:: Excerpt to read ::
* * *

The Leader of the House mocked what I said on Second Reading about requiring the Bill to fit into wider constitutional reform. I said at the outset of my speech that we had to consider the Bill as it fitted into the wider constitutional architecture. I stick by what I said on Second Reading.

Properly thought out reform would decide what Parliament would do. There is a strong case for reforming Parliament. The most important part of that is increasing the powers of Members of the House of Commons against the Executive, but we have to consider--I repeat what the Leader of the House quoted--what we want Parliament to do, and the relationship of a bicameral Parliament as a whole with the Executive. What will the relationship with an ever more politically active judiciary be?

What is to be our relationship with Europe? Given the events of the past 24 hours, it might have been better if the Government had been expending their energies in reforming parts of the European constitutional architecture, rather than trying to tackle the operation of the other place.

Dr. George Turner (North-West Norfolk): Does the hon. Gentleman accept that it is a matter not of whether, but of when we should consider those issues? If the Government had presented in the Bill a full blueprint for reform, might we not be accused of having misled the electorate in our manifesto, and of trying to make major constitutional changes that we had not presented in our manifesto to the electorate? Moreover, will we not require an election if we cannot reach a consensus on the second Chamber?

* * *

[Stored data entries]

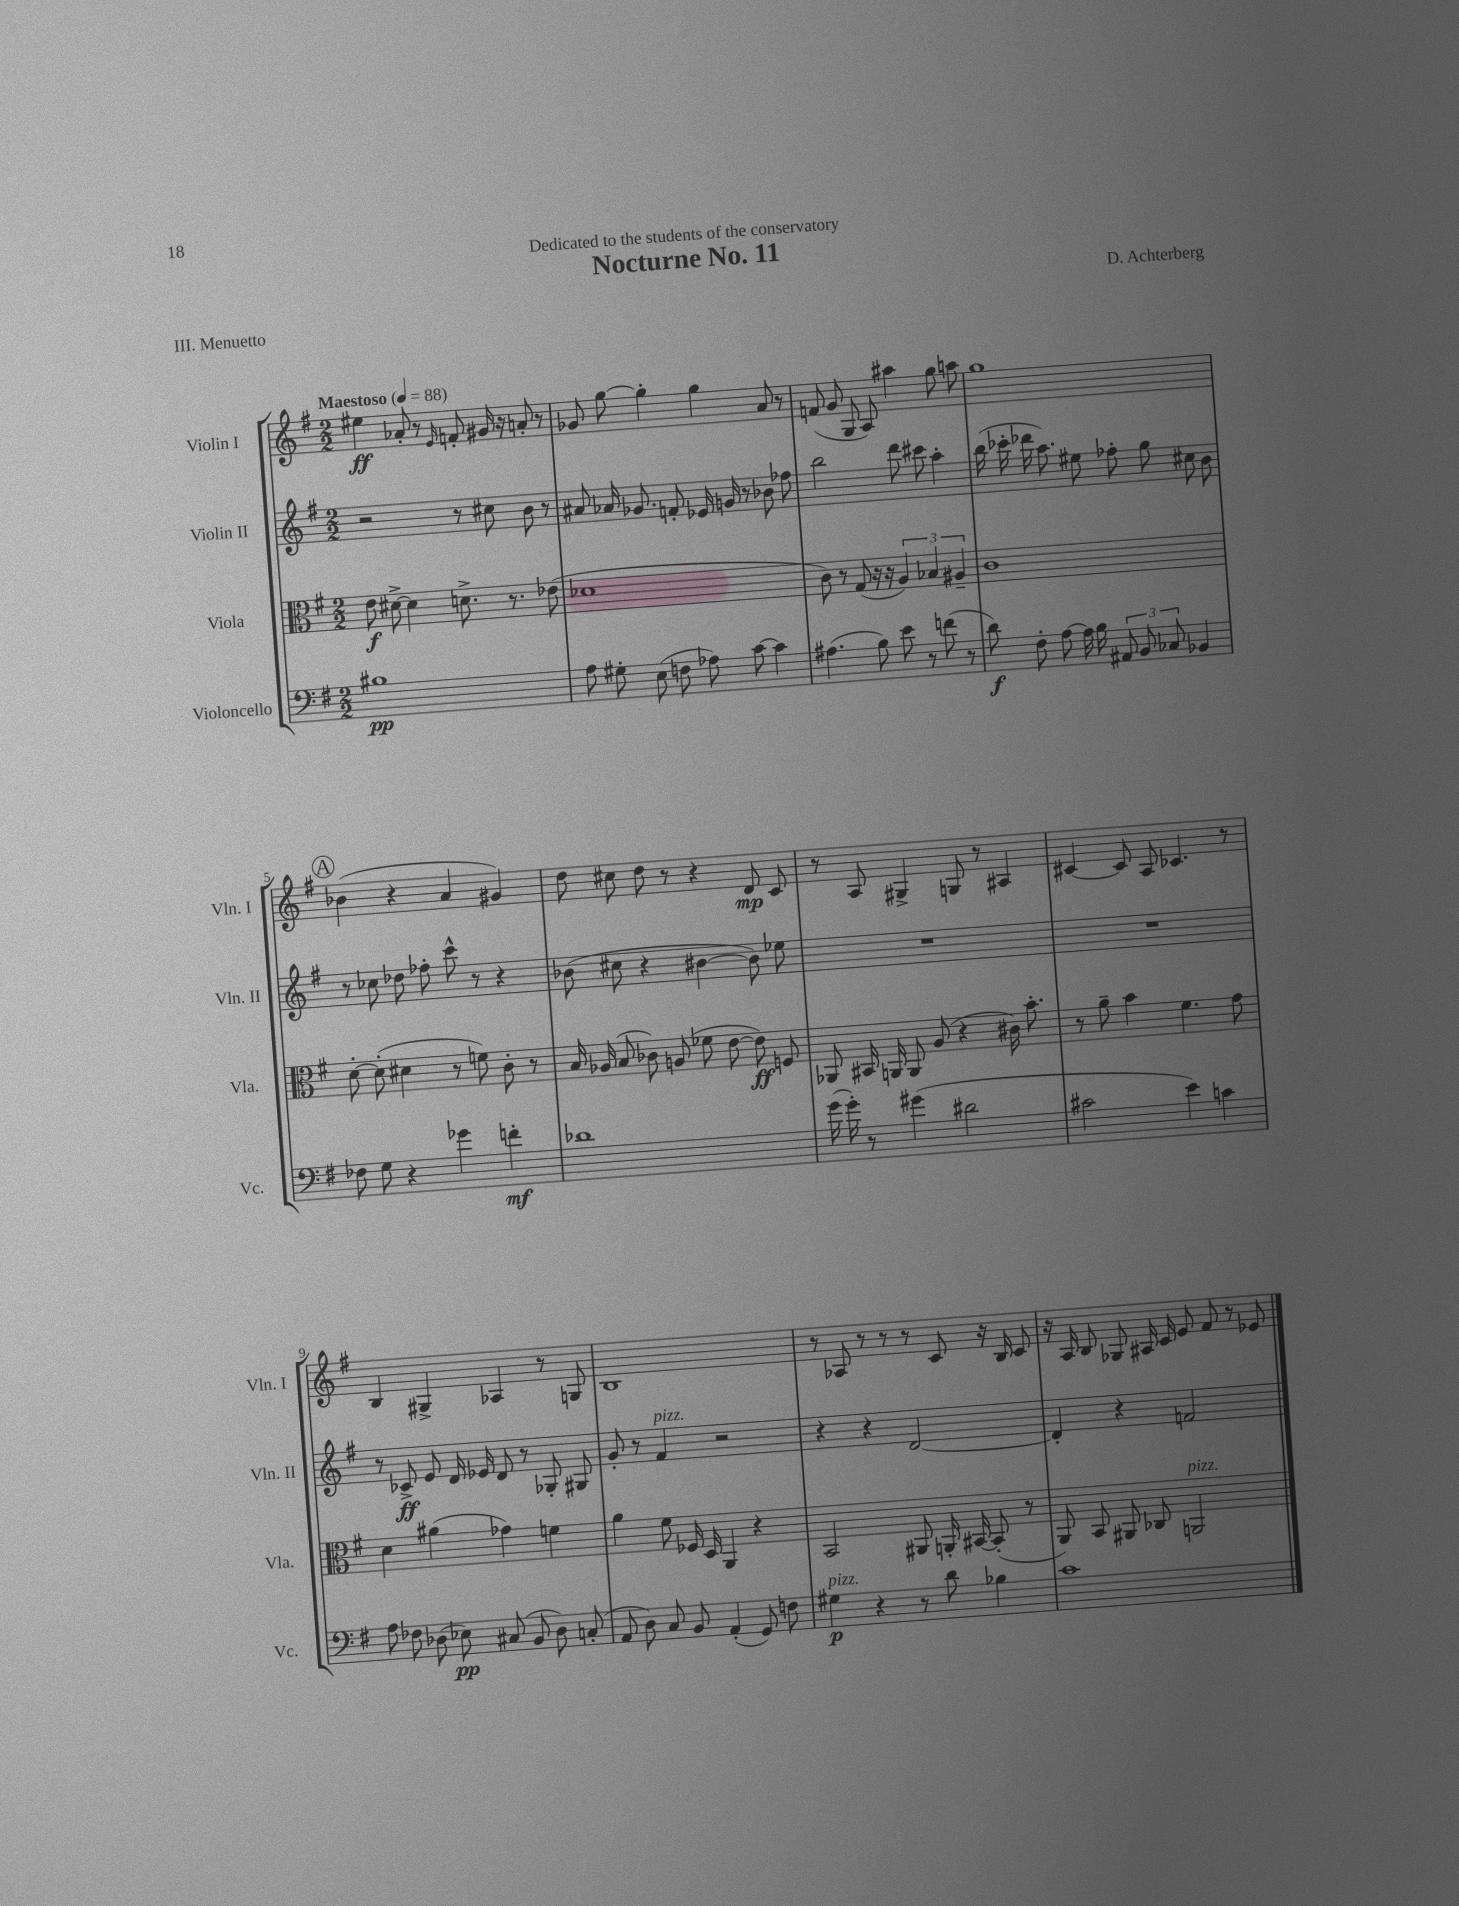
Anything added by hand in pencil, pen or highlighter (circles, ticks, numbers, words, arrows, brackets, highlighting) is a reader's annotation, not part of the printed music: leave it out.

**kern	**kern	**kern	**kern
*staff4	*staff3	*staff2	*staff1
*clefF4	*clefC3	*clefG2	*clefG2
*k[f#]	*k[f#]	*k[f#]	*k[f#]
*M2/2	*M2/2	*M2/2	*M2/2
*MM88	*MM88	*MM88	*MM88
1B#	8e	2r	4ee#
.	[8d#^	.	.
.	4d#]	.	8a-'
.	.	.	8r
.	.	.	16qqe
.	8.d^	8r	8f'
.	.	8cc#	16g#
.	8.r	.	16r
.	.	8b	8a'
.	(8e-	8r	8r
=	=	=	=
8A	1d-	8a#	8g-
8G#'	.	16a-	[8gg
.	.	8.g-	.
(8E	.	.	4gg']
8F	.	8f'	.
8A-)	.	16e-	4gg
.	.	16g	.
[8c	.	8r	.
4c]	.	8b-	8a
.	.	8ff-	8r
=	=	=	=
(4.A#	8c)	2bb	(8f
.	8r	.	8g
.	(8G	.	8G
8B)	16r	.	8A)
.	16r	.	.
8e	6A)	8ddd	4aa#
8r	.	8ccc#	.
.	6B-	.	.
(8f	.	4aa'	8gg
.	6A#~	.	.
8r	.	.	8aa
=	=	=	=
8d)	1c	(16bb	1gg
.	.	16ccc-'	.
8F#'	.	16ddd-	.
.	.	8.aa)	.
[8A	.	.	.
16A]	.	8ee#	.
16B	.	.	.
12AA#	.	8ff-'	.
12BB	.	.	.
.	.	8gg	.
12C-	.	.	.
4BB-	.	8cc#	.
.	.	8b	.
=	=	=	=
8F-	[8d'	8r	(4b-
8G	(8d']	8cc-	.
4r	4d#	8dd-	4r
.	.	8ff-'	.
4g-	8r	8ccc^^	4a
.	8f)	8r	.
4f'	8c'	4r	4g#)
.	8r	.	.
=	=	=	=
1d-	16B	(8b-	8dd
.	(16A-	.	.
.	8B	8cc#	8cc#
.	8c-)	4r	8dd
.	(8A	.	8r
.	8f-	[4b#	4r
.	[8e	.	.
.	8e])	8b#])	8d
.	8F	8ee-	8c
=	=	=	=
(16g	8AA-	1r	8r
16g')	.	.	.
8r	16BB#	.	8A
.	16AA	.	.
(4g#	8AA	.	4G#^
.	(8A	.	.
2d#	4r	.	8G
.	.	.	8r
.	16c#)	.	4A#
.	8.b'	.	.
=	=	=	=
2c#	8r	1r	[4c#
.	8a~	.	.
.	4b	.	8c#]
.	.	.	8A
4e)	4.f#	.	4.c-
4c	.	.	.
.	8g	.	8r
=	=	=	=
8A	4d	8r	4B
8F-	.	8c-^	.
(8D-	(4a#	8e	4G#^
8E-)	.	16d	.
.	.	16e-	.
(8C#	4g-)	8d	4A-
8BB	.	8r	.
8D-)	4f	8G-'	8r
(8C'	.	8G#	8G
=	=	=	=
8AA	4a	8g'	1B
8D)	.	8r	.
8C	8f#	4f#	.
8BB	16F-	.	.
.	16D	.	.
(4AA'	4AA	2r	.
8GG)	4r	.	.
8F	.	.	.
=	=	=	=
4G#	2BB	4r	8r
.	.	.	8A-
4r	.	4r	8r
.	.	.	8r
8r	8AA#	[2d	8r
8d	16AA'	.	8c
.	[16BB#	.	.
4B-	(8BB#']	.	16r
.	.	.	16B
.	8r	.	8c
=	=	=	=
1c	8AA)	4d']	16r
.	.	.	16A
.	8BB	.	8B
.	8AA#	4r	8G-
.	8C-	.	16A#
.	.	.	16c
.	2AA	2f	8e
.	.	.	8f#
.	.	.	8r
.	.	.	8e-
==	==	==	==
*-	*-	*-	*-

* * *

:: Task instructions ::
Quote the parliamentary debate excerpt word for word, from "Dr. George Turner" up to and including "the second Chamber?". This listing has no connection to the parliamentary debate excerpt.

:: Solution for this problem ::
Dr. George Turner (North-West Norfolk): Does the hon. Gentleman accept that it is a matter not of whether, but of when we should consider those issues? If the Government had presented in the Bill a full blueprint for reform, might we not be accused of having misled the electorate in our manifesto, and of trying to make major constitutional changes that we had not presented in our manifesto to the electorate? Moreover, will we not require an election if we cannot reach a consensus on the second Chamber?